Monday 12 July 2010

Opening of Art Exhibition

Opening of Kelly Norman s Art Exhibition “Recent Studio Works” by Dr Nadia Anaxagorou (Director of Cultural Services for the Limassol Municipality) at Rouan Gallery on Friday 23rd October 2009.

Kelly Norman a graduate of University of Portsmouth in Art Design and Media completed a postgraduate diploma in Fine Art at the Cyprus College of Art at Lemba she now lives and works in Limassol.

To me, the perception and analysis of the light of Cyprus by Kelly and indeed by many foreign artists who work in Cyprus, is particulary interesting revealing a different dimention of both urban and rural environment, owing to a totally fresh and unhibited observation.

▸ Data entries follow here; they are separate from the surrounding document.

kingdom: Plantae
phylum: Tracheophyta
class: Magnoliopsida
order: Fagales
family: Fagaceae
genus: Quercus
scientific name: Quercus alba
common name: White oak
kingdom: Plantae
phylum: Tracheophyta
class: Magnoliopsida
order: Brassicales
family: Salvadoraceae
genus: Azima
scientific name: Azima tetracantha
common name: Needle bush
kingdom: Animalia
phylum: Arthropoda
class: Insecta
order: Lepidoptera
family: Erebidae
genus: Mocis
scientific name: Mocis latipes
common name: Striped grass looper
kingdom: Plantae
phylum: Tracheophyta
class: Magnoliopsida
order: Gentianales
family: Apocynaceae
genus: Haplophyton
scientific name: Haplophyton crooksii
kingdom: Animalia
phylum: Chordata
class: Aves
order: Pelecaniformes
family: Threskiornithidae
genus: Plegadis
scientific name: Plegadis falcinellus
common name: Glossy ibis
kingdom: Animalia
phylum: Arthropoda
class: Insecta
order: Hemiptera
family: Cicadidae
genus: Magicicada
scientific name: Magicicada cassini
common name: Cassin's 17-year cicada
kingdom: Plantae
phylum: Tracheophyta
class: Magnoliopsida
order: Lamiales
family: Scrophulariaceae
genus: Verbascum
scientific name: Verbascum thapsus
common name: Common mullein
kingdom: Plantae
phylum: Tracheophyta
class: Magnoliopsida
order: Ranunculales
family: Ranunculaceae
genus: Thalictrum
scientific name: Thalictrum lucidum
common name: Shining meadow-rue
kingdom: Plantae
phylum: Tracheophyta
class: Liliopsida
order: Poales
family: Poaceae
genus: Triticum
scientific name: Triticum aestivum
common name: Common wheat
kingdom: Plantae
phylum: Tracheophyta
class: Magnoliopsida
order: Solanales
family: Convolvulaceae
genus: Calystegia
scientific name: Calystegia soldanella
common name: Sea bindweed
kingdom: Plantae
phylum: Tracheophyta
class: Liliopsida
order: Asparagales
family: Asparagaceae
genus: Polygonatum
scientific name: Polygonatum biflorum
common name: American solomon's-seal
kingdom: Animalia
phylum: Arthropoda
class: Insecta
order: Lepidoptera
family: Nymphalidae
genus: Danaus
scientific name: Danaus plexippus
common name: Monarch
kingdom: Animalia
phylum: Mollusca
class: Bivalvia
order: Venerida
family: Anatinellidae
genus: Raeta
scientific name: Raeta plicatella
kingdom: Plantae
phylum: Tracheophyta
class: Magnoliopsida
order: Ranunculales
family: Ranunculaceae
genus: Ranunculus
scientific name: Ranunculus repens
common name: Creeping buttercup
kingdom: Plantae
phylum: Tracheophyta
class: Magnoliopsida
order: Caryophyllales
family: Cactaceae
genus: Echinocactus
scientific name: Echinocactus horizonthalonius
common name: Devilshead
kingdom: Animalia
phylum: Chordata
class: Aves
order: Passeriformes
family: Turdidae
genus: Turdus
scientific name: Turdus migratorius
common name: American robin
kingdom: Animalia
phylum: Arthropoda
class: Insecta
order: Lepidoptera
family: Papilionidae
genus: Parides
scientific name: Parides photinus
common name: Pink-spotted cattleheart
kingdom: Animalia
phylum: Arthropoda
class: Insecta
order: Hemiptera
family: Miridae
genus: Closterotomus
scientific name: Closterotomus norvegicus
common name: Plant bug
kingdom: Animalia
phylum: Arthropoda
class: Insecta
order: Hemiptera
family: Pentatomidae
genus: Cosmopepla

Thus the delineation of Lemesos vistas by Kelly possesses that penetrative,explorative perspective of form and colour that goes far beyond an abstract expressionistic rendition into a psychography of well-known, still alien,parts of the city such as the GSO and Enaerios areas in the seafront, or the Ayia Napa neighbourhood, with the towerblocks that have taken the place of green fields,gardens and traditional houses.

Through a rigorous, textured colour, produced by multiple washes of green, her favourite colour and the most natural one in the world, Kelly builds monochromatic transcendental architectural images of Lemesos, using encaustic on oils, with thick layers of wax and scratches allover the canvas to represent the deep wounds inflicted on the city by decaying structures and facades of buildings and a sky on their roof-tops full of satellite cables arials and water tanks.

That state of ugliness and neglect of decaying, often dilapidated blocks and that feeling of unrest and anxiety they evoke,is washed away by a paint of sap green, an organic colour that diffuses calmness, serenity and contemplation throughout, bringing about a cathartic yellow-ochreish radiation of hope and optimism in the city.

A second series of studies features watermelons, symbolic of the cruel summer heat in Cyprus and alluding in their red, purple and green translucency to decomposed bodies, physical or architectural, since the prison wall erected by the seaside constructions, blocks the invigorating breeze and causes suffocation.

Congratulations to Kelly for a very unusual, idiosyncratic, organic, expressionistic symbolism.